AU FIL DES SEMAINES > L’IDÉE REÇUE DE LA SEMAINE – Africains : « Tous polygames ! »

« Les Africains sont tous polygames. » À force d’entendre cette contre-vérité, certains Africains, avec un grand sens de l’humour, ont fini par trouver une réplique imparable : « Et François Mitterrand, il n’était pas polygame ? C’était un Africain ? » Allusion à la réputation d’homme à femmes laissée par l’ancien président français. À y regarder de près, une vérité s’impose : l’on prête trop aux Africains. Ne dit-on pas qu’ils ont des membres virils hors normes et, par conséquent, une vie sexuelle débridée? D’où leur propension à avoir plusieurs femmes, au nom de coutumes sans doute obsolètes.

Chacun a encore en mémoire la sortie, pour ne pas dire l’ineptie, en novembre 2005, au moment où les banlieues françaises s’embrasaient, de l’académicienne Hélène Carrère d’Encausse. Pour l’historienne, les émeutes étaient provoquées par des enfants africains ou d’origine africaine issus de foyers polygames !

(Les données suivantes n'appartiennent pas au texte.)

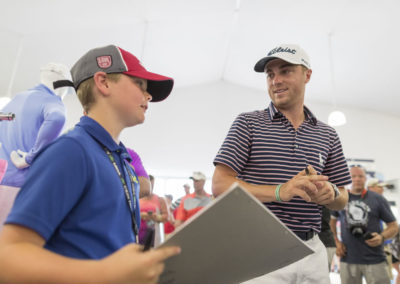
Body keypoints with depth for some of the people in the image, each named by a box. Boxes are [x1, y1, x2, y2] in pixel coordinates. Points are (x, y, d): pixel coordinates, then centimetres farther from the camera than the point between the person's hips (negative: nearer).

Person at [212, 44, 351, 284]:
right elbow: (220, 185, -11)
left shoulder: (328, 135, 9)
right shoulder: (247, 123, -3)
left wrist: (330, 194, -12)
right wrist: (279, 191, -24)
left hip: (312, 251, 4)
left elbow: (342, 199, 13)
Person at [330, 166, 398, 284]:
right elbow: (332, 222, 17)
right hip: (347, 259, 1)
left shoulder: (378, 199, 3)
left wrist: (382, 237, -14)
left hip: (375, 259, -1)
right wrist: (336, 242, 5)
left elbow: (393, 226, 6)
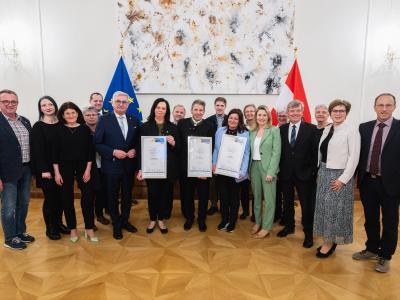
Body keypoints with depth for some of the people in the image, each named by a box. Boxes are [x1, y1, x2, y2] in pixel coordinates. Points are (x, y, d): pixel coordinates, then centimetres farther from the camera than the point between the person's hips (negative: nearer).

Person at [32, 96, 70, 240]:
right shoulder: (38, 126, -6)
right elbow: (38, 150, -11)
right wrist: (44, 170, -16)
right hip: (46, 169, -4)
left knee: (60, 196, 11)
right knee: (50, 197, 4)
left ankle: (58, 223, 28)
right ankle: (50, 228, 19)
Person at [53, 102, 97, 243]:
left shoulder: (85, 129, 0)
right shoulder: (59, 130, 0)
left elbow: (90, 151, 0)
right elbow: (55, 152, -1)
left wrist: (88, 170, -6)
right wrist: (57, 172, -5)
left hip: (83, 167, 0)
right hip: (65, 168, 0)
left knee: (88, 197, -3)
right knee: (67, 198, 7)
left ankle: (89, 229, 10)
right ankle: (72, 229, 22)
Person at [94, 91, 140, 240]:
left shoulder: (134, 120, 4)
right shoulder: (104, 119, -6)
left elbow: (138, 142, 10)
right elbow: (97, 143, -8)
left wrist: (135, 150, -10)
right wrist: (113, 152, -19)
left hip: (129, 165, 3)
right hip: (112, 165, -3)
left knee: (127, 195, 16)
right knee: (113, 197, 11)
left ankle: (124, 220, 38)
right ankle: (116, 225, 31)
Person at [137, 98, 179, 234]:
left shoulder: (172, 127, 4)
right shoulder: (146, 126, 1)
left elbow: (178, 149, 7)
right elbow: (141, 148, 0)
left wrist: (173, 143, -16)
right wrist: (140, 168, -4)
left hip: (167, 167, 1)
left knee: (164, 193, 9)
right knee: (152, 193, 6)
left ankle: (161, 219, 28)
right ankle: (152, 219, 28)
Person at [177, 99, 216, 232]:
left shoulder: (210, 126, -3)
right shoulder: (182, 123, 3)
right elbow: (178, 144, 3)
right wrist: (180, 162, -5)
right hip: (186, 166, 2)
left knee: (203, 195, 11)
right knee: (187, 194, 13)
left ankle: (201, 219, 30)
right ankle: (189, 217, 33)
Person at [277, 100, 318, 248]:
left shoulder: (311, 129, -6)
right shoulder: (282, 129, 3)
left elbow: (315, 152, -6)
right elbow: (279, 150, 4)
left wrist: (314, 171, -9)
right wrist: (279, 168, 0)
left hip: (304, 173, -3)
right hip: (286, 173, 3)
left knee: (307, 205, 5)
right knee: (287, 202, 17)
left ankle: (308, 233, 21)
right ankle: (289, 226, 36)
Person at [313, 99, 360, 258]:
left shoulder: (351, 131, -10)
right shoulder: (326, 129, 9)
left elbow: (354, 157, -14)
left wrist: (343, 179, -16)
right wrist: (319, 172, 8)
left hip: (339, 175, -6)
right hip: (324, 174, 6)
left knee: (335, 209, 3)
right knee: (324, 208, 12)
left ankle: (331, 242, 19)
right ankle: (327, 240, 26)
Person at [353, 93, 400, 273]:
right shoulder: (364, 128, 3)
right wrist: (356, 176, 1)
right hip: (367, 181, 3)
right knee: (370, 219, 17)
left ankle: (385, 256, 30)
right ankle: (372, 249, 37)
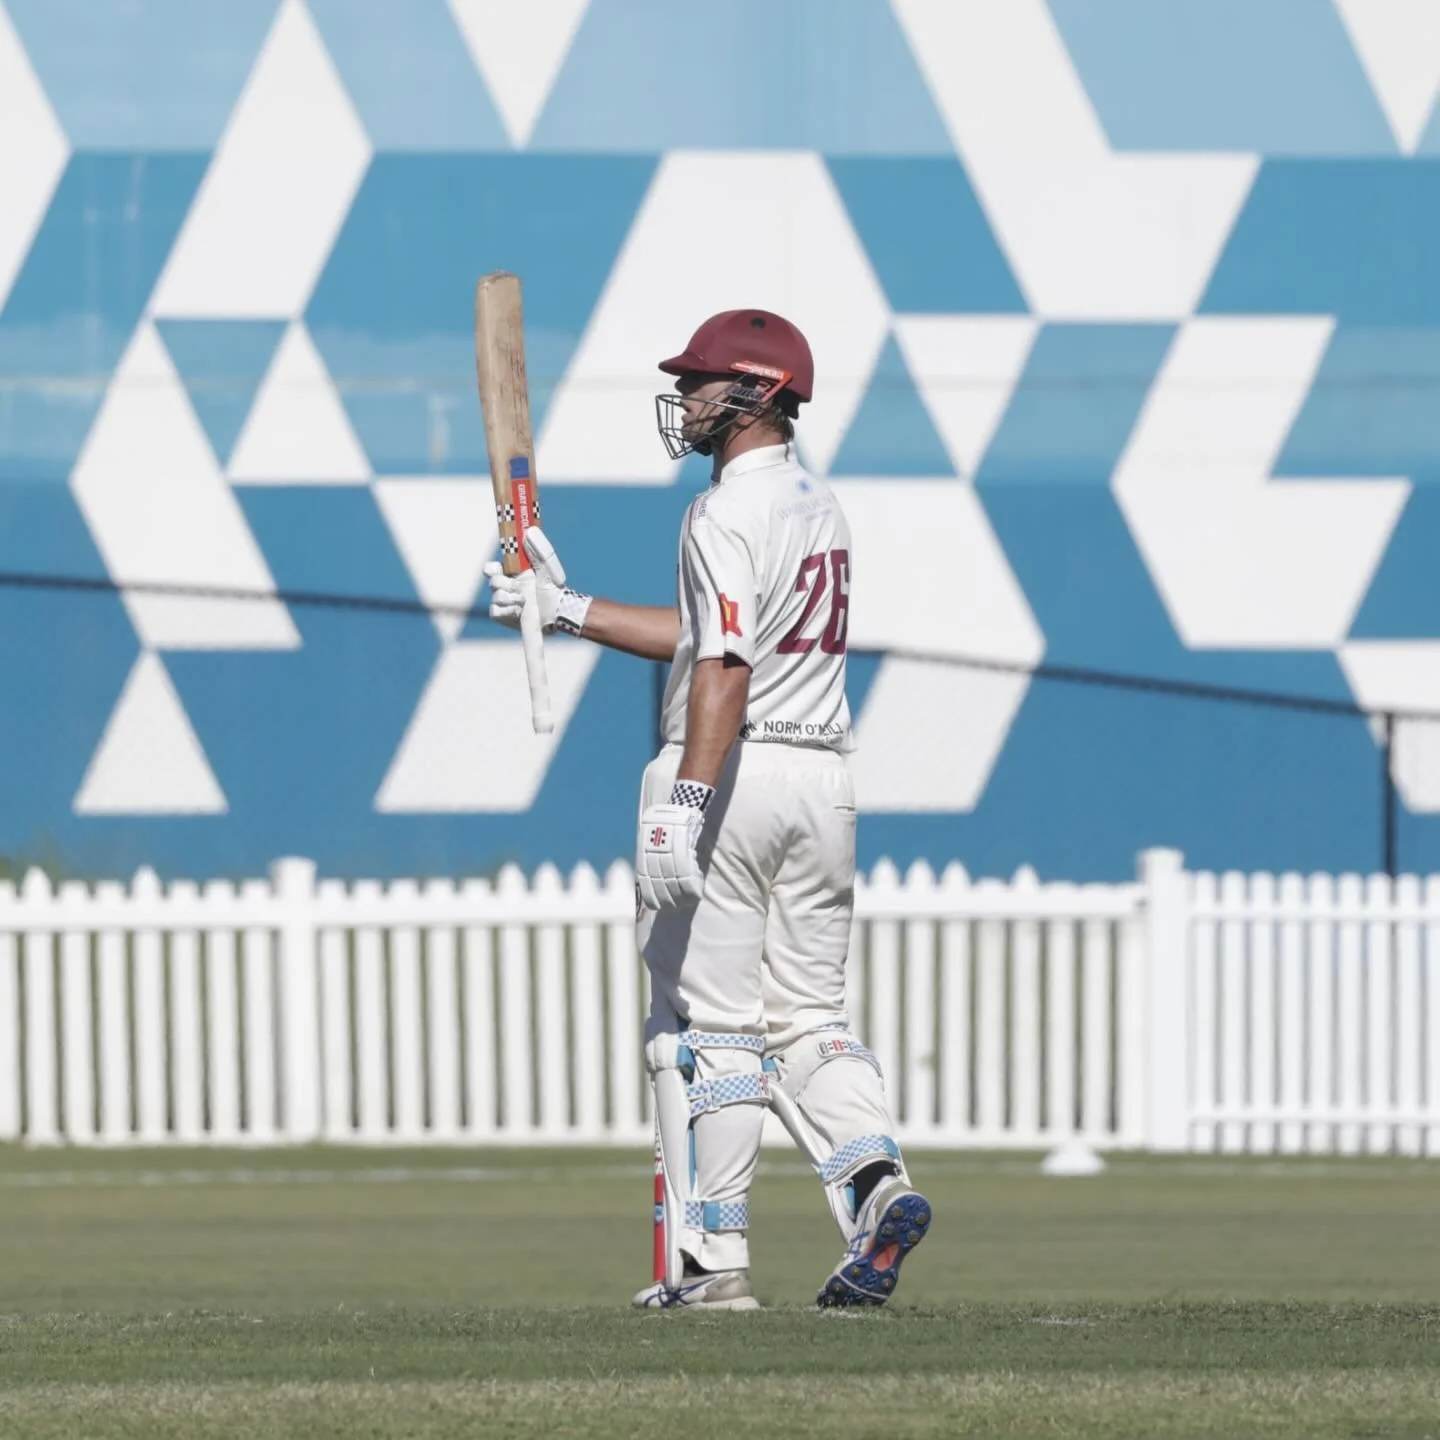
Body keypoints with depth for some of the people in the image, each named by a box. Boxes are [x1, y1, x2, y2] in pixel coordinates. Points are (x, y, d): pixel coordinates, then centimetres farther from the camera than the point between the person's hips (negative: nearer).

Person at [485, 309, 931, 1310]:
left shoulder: (728, 513, -13)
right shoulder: (821, 506, 15)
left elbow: (725, 666, -24)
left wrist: (686, 804, -30)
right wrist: (569, 609, 22)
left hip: (732, 771, -8)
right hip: (822, 774, 8)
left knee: (705, 1025, -1)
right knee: (808, 1015, 13)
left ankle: (713, 1261, 0)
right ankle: (877, 1180, -11)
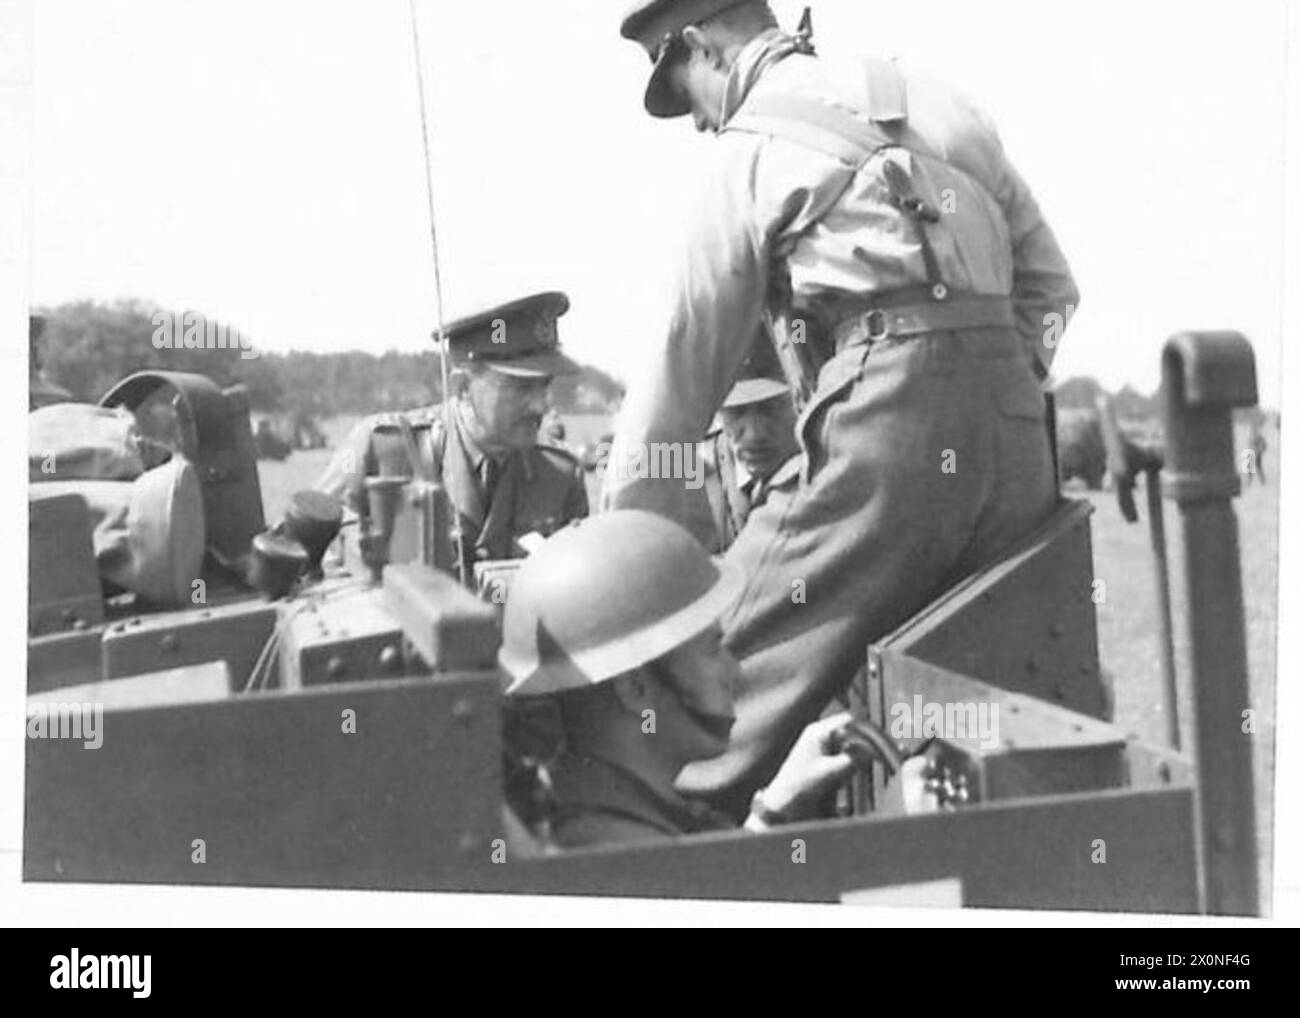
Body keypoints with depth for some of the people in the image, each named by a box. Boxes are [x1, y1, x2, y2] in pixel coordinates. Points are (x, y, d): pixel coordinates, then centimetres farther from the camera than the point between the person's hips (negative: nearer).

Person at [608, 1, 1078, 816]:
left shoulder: (749, 148, 8)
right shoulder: (935, 102, 24)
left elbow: (687, 367, 9)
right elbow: (1049, 281, 24)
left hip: (888, 418, -6)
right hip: (1020, 442, 7)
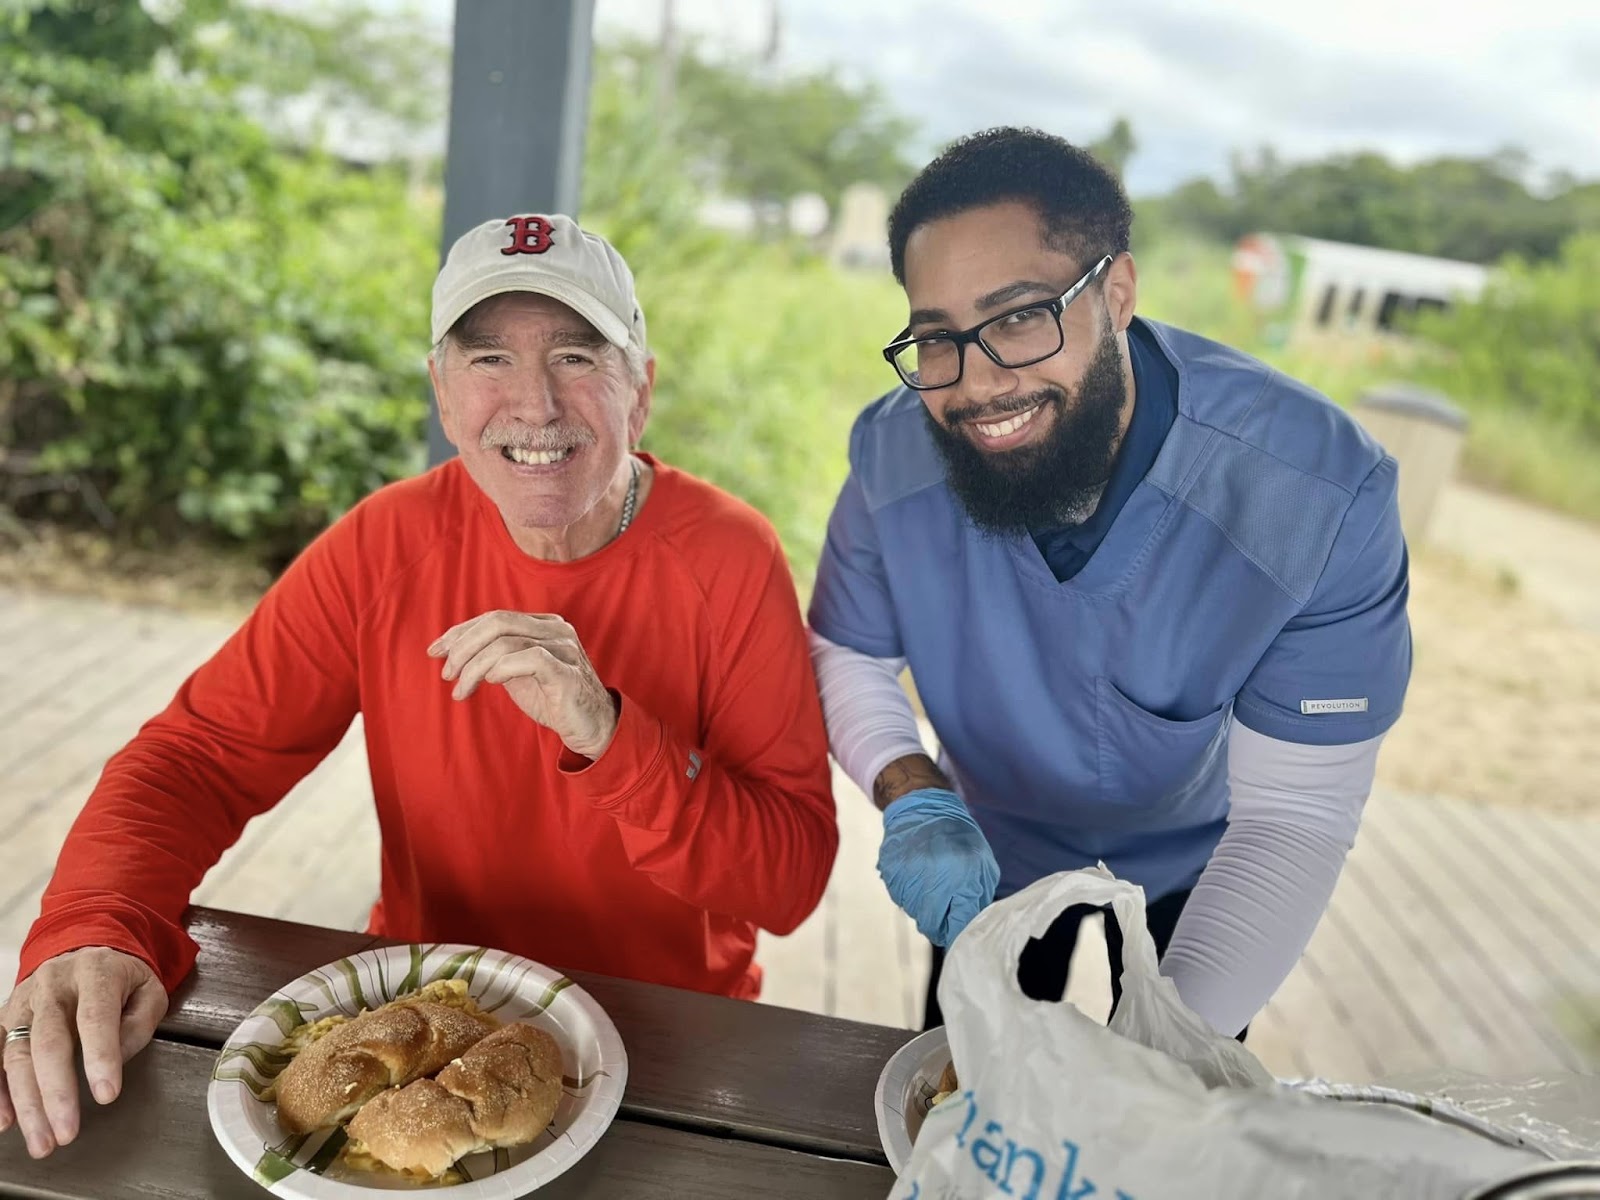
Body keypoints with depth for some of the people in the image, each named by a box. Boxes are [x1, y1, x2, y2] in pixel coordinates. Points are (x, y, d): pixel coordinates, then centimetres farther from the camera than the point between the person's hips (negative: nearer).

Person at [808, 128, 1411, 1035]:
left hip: (1194, 862, -1)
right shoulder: (893, 454, -27)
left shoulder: (1322, 494, -35)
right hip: (992, 848, 2)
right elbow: (848, 657, -13)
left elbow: (1296, 817, -31)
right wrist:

La polygamie existe en Afrique, mais tous les Africains ne peuvent pas être polygames. Et n’est pas polygame qui veut : il faut en avoir les moyens et les aptitudes. Le musulman, par exemple, est autorisé à se marier avec quatre femmes au maximum. Toutefois, vu la difficulté pour lui d’être équitable envers toutes ses compagnes, il lui est recommandé de préférer la monogamie.

Avoir plus d’une femme découle aussi, dans certaines traditions, d’une volonté de nouer des alliances politiques, sociales ou économiques avec d’autres clans, d’autres familles, d’autres villages et communautés. Pouvoir et prestige sont ainsi renforcés. Sur le plan économique, le nombre des épouses et des enfants augmente la force de travail pour les activités agricoles ou le commerce. Plus il y a de bras, mieux c’est pour le foyer.

Certaines coutumes contraignent à la polygamie. C’est le cas du lévirat, pratique qui consiste pour un homme, même marié, à hériter de la femme d’un membre de sa famille décédé. Il se pose alors la question de savoir si, dans ces conditions, la femme n’est pas considérée comme un simple objet qui passe d’une main à l’autre, sans qu’on lui demande son avis. Mais ceux qui observent le lévirat sont persuadés que c’est un moyen de solidifier l’édifice familial et d’assurer l’avenir de la veuve. Et, surtout, de ses enfants.

Il y a aussi des situations où le passage d’un monogame à la polygamie est imposé par sa propre épouse quand, après de longues années de mariage, elle ne lui a pas donné d’enfant. C’est elle qui décide de chercher une femme plus jeune pour que son mari ait une descendance.

À quoi s’ajoutent des effets de mode. Aujourd’hui, être à la tête d’un harem en milieu urbain est la démonstration, de la part du cadre, du fonctionnaire ou de l’homme d’affaires, d’une réussite sociale indéniable. Quoi de mieux pour lui d’étaler ses femmes comme il étale ses biens !

Et les femmes dans tout cela ? Les vicissitudes de la vie sont telles que, en général, elles n’ont pas le choix. Plutôt que de vouloir à tout prix un mari pour elles seules, elles se montrent réalistes en acceptant de le partager, même si le regard de la société sur les femmes célibataires est de plus en plus indulgent. Et puis, avoir un statut reconnu est plus sécurisant.

Les Africains, dont la sensualité serait sans bornes, rétorquent qu’ils ne sont pas différents du reste de l’humanité. Mais ce qui les distingue des autres, c’est leur capacité à briser les tabous, à vivre sans hypocrisie. Alors que des Occidentaux entretiennent plusieurs maîtresses et n’osent pas montrer leur vrai visage au grand jour.